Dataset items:
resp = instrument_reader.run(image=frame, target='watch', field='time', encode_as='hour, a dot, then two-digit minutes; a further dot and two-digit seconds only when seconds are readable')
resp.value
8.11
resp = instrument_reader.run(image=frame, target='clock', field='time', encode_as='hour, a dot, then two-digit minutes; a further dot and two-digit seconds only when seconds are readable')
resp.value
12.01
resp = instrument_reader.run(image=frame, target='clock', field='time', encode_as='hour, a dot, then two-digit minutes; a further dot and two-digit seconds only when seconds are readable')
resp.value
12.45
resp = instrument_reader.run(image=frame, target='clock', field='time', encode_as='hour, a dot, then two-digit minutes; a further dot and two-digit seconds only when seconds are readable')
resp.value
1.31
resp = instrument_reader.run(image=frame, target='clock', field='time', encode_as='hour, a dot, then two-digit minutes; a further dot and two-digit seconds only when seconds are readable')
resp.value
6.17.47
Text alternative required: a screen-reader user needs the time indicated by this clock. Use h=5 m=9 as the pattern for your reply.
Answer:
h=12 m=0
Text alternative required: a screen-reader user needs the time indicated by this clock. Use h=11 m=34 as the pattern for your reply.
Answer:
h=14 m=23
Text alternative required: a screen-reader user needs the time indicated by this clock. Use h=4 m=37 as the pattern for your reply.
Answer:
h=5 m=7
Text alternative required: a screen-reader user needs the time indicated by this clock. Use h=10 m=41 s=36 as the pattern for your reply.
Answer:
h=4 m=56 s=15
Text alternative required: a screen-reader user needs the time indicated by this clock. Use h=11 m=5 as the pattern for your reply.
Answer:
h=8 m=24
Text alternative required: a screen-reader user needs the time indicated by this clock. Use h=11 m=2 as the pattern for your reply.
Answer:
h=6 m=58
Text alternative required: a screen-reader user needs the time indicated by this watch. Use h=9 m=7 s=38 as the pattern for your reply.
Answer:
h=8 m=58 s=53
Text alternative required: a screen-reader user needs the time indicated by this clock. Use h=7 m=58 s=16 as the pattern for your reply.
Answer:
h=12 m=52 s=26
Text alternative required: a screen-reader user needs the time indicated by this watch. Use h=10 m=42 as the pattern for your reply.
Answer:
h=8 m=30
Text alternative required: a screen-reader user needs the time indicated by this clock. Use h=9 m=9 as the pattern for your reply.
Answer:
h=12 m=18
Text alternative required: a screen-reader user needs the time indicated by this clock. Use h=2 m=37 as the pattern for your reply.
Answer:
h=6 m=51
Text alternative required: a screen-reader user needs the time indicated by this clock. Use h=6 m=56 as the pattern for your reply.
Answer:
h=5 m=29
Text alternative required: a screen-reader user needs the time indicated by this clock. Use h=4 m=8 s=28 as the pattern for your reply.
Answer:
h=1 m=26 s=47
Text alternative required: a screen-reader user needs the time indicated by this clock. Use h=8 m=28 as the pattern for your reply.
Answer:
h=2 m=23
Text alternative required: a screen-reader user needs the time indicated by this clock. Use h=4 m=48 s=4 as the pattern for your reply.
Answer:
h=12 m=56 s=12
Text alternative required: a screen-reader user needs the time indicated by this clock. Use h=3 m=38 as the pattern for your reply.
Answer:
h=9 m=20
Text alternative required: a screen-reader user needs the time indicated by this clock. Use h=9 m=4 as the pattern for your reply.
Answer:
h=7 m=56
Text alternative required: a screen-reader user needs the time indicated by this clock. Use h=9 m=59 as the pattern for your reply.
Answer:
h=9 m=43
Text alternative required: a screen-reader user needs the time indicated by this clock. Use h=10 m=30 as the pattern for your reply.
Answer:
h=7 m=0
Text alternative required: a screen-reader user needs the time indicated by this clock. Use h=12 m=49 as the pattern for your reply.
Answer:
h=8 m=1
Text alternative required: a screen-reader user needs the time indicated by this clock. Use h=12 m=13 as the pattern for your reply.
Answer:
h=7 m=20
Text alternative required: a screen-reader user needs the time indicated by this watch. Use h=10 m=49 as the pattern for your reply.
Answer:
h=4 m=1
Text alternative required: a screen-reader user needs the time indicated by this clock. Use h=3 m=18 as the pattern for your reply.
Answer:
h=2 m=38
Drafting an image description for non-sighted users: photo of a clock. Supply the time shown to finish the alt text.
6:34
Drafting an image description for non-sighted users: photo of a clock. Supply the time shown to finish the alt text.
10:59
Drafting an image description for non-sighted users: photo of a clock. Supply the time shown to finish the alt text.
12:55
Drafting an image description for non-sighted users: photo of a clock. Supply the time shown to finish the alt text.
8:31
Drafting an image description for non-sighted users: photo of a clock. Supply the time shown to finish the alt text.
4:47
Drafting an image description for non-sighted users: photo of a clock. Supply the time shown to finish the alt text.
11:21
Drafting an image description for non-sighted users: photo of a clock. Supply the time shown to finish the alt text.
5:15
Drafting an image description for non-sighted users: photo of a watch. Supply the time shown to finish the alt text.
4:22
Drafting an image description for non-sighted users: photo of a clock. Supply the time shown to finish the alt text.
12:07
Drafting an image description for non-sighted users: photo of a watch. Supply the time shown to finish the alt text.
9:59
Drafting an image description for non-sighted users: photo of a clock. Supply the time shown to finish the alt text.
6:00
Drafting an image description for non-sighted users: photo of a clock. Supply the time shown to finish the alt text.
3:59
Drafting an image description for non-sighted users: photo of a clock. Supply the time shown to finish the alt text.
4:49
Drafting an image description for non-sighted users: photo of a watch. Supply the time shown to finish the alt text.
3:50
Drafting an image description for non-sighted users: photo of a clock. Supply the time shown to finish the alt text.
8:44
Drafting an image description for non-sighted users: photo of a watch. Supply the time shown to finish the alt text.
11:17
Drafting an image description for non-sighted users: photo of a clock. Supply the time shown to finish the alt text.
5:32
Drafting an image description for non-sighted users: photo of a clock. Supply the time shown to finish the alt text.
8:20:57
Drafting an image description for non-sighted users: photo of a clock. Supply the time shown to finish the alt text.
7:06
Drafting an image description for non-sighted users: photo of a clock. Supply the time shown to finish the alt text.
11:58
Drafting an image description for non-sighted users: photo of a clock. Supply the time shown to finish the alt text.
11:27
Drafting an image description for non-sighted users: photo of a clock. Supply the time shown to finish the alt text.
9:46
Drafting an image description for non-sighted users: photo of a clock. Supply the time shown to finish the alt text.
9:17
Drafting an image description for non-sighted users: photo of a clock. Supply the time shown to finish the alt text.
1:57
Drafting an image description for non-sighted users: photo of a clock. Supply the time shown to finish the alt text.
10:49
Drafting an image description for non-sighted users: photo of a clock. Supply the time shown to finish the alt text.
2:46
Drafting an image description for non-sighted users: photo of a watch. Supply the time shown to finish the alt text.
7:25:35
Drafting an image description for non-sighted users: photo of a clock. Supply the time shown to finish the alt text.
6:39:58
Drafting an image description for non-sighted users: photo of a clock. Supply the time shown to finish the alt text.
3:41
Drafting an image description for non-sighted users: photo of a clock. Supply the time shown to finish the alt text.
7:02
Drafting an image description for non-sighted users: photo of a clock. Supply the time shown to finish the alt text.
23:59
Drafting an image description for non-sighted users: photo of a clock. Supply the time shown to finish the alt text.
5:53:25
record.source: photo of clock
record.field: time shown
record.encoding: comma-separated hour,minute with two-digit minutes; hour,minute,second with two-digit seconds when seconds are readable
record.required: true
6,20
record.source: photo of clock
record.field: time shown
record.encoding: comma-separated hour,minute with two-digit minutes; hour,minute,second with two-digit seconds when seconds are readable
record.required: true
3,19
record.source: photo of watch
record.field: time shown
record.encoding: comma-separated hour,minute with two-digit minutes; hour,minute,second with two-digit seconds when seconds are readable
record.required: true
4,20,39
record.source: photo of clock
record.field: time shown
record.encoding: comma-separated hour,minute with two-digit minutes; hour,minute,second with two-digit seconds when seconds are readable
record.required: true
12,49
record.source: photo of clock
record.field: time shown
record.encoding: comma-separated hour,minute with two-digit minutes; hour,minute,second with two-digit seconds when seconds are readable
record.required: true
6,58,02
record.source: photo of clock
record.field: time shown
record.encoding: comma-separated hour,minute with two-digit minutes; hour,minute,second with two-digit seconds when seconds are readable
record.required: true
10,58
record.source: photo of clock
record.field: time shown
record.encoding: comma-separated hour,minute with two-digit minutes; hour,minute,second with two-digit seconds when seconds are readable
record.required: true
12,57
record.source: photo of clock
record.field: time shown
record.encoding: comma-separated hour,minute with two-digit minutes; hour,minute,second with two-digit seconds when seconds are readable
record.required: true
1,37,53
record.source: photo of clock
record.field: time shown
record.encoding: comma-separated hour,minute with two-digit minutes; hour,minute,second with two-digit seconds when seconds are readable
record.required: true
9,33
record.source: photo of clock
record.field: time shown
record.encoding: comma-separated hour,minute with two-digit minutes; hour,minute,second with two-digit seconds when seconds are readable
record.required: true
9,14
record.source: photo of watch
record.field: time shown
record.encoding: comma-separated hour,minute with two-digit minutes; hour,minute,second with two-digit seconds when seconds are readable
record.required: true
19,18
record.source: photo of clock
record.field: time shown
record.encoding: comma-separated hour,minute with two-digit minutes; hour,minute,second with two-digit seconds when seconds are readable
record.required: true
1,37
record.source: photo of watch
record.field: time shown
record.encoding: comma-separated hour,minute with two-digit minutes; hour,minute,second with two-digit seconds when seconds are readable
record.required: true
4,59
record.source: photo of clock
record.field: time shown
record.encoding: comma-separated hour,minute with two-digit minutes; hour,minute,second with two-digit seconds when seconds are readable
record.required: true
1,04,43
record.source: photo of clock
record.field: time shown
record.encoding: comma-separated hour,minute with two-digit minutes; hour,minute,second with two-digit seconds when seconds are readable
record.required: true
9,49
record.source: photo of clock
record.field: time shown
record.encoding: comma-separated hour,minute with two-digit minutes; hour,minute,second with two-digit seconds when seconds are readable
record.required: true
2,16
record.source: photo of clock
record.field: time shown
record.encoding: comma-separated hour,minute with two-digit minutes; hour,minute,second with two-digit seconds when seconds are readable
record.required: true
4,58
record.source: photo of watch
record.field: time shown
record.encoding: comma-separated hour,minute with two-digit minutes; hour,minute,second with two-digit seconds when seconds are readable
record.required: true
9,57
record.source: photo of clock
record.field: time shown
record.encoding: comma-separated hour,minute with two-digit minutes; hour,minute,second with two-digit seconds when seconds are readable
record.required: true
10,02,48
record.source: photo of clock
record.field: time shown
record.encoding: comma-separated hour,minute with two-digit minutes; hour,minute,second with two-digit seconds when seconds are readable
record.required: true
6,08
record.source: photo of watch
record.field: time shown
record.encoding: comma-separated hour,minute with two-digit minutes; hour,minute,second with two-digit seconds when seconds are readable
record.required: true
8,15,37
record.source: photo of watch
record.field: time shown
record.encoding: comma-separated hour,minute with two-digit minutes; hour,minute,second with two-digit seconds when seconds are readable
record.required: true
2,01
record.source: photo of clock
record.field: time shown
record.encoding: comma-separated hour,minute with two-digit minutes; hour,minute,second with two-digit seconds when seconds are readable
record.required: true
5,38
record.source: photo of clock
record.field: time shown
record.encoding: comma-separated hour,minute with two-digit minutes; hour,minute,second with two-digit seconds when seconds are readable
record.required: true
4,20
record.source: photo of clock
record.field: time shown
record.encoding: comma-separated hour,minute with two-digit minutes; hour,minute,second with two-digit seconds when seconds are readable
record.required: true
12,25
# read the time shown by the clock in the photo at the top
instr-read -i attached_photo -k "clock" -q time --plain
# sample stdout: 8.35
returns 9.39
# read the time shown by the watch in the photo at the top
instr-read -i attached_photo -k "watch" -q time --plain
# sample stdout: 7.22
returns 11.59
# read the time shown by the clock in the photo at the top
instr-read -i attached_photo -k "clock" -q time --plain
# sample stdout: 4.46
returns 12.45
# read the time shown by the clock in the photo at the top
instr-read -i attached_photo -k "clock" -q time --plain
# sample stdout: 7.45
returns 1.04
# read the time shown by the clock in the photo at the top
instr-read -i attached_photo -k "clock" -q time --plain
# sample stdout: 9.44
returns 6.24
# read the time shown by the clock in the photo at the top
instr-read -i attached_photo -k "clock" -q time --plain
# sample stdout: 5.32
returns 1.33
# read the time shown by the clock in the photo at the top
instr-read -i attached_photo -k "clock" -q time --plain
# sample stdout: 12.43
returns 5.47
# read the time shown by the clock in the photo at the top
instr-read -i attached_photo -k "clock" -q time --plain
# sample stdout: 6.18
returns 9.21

> [To be done] Can you update the lines from the first one through the line with "h=8 m=58 s=53" so that "screen-reader user" becomes "assistive-technology user", with nothing else altered?

> [Full answer]
resp = instrument_reader.run(image=frame, target='watch', field='time', encode_as='hour, a dot, then two-digit minutes; a further dot and two-digit seconds only when seconds are readable')
resp.value
8.11
resp = instrument_reader.run(image=frame, target='clock', field='time', encode_as='hour, a dot, then two-digit minutes; a further dot and two-digit seconds only when seconds are readable')
resp.value
12.01
resp = instrument_reader.run(image=frame, target='clock', field='time', encode_as='hour, a dot, then two-digit minutes; a further dot and two-digit seconds only when seconds are readable')
resp.value
12.45
resp = instrument_reader.run(image=frame, target='clock', field='time', encode_as='hour, a dot, then two-digit minutes; a further dot and two-digit seconds only when seconds are readable')
resp.value
1.31
resp = instrument_reader.run(image=frame, target='clock', field='time', encode_as='hour, a dot, then two-digit minutes; a further dot and two-digit seconds only when seconds are readable')
resp.value
6.17.47
Text alternative required: a assistive-technology user needs the time indicated by this clock. Use h=5 m=9 as the pattern for your reply.
Answer:
h=12 m=0
Text alternative required: a assistive-technology user needs the time indicated by this clock. Use h=11 m=34 as the pattern for your reply.
Answer:
h=14 m=23
Text alternative required: a assistive-technology user needs the time indicated by this clock. Use h=4 m=37 as the pattern for your reply.
Answer:
h=5 m=7
Text alternative required: a assistive-technology user needs the time indicated by this clock. Use h=10 m=41 s=36 as the pattern for your reply.
Answer:
h=4 m=56 s=15
Text alternative required: a assistive-technology user needs the time indicated by this clock. Use h=11 m=5 as the pattern for your reply.
Answer:
h=8 m=24
Text alternative required: a assistive-technology user needs the time indicated by this clock. Use h=11 m=2 as the pattern for your reply.
Answer:
h=6 m=58
Text alternative required: a assistive-technology user needs the time indicated by this watch. Use h=9 m=7 s=38 as the pattern for your reply.
Answer:
h=8 m=58 s=53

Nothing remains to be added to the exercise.